Under the IMF quota system, most of the SDRs would have been allocated to rich industrialised countries. Civil society groups were lobbying those economies to transfer their SDR allocation to developing economies hardest hit by the pandemic and its economic shocks.
In previous crises, some richer member states transferred some of their SDRs into the IMF's Poverty Reduction and Growth Trust to provide zero-interest loans to the hardest hit countries.
Another plan proposes that rich countries should pay some of their new SDR allocation into Covax, the UN-led public-private initiative to speed up vaccine distribution to the poorest countries.
African countries account for 6.4% of the SDR quota under the current IMF rules, equivalent to $41.6 billion, less than a fifth of the $250bn that the IMF believes that the continent's treasuries need to finance their recover over the next three years.

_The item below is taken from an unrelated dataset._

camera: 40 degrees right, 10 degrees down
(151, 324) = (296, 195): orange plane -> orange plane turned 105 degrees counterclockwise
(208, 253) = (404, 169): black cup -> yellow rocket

The G-20 also agreed to extend its Debt Service Suspension Initiative (DSSI) until the end of 2021, although ministers insisted that this would be the 'final extension'. That could be worth an additional $9.9bn in savings if all countries participate in the programme.
So far, the DSSI has had only a modest effect on debt obligations partly because some indebted countries are reluctant to use it in case they are downgraded by the credit ratings agencies (AC Vol 61 No 22, A DIY debt trap).
Officials of heavily-indebted countries and civic activists want to see a much more comprehensive approach to the deepening debt crisis rather than the current ad hoc, case-by-case strategy, which they say lacks transparency and offers too little, too late.
Some finance ministers in Africa have welcomed the support of the United States Treasury for a global minimum corporate tax, as part of policies being pushed by President Joe Biden's administration against profit-shifting and tax avoidance schemes in a generalised crackdown on illicit financial flows.
A report by South Africa's former President Thabo Mbeki calculated that Africa was losing over $80bn a year in illicit financial flows. In December the African Union and the European Union set up a joint technical team to monitor and staunch these losses.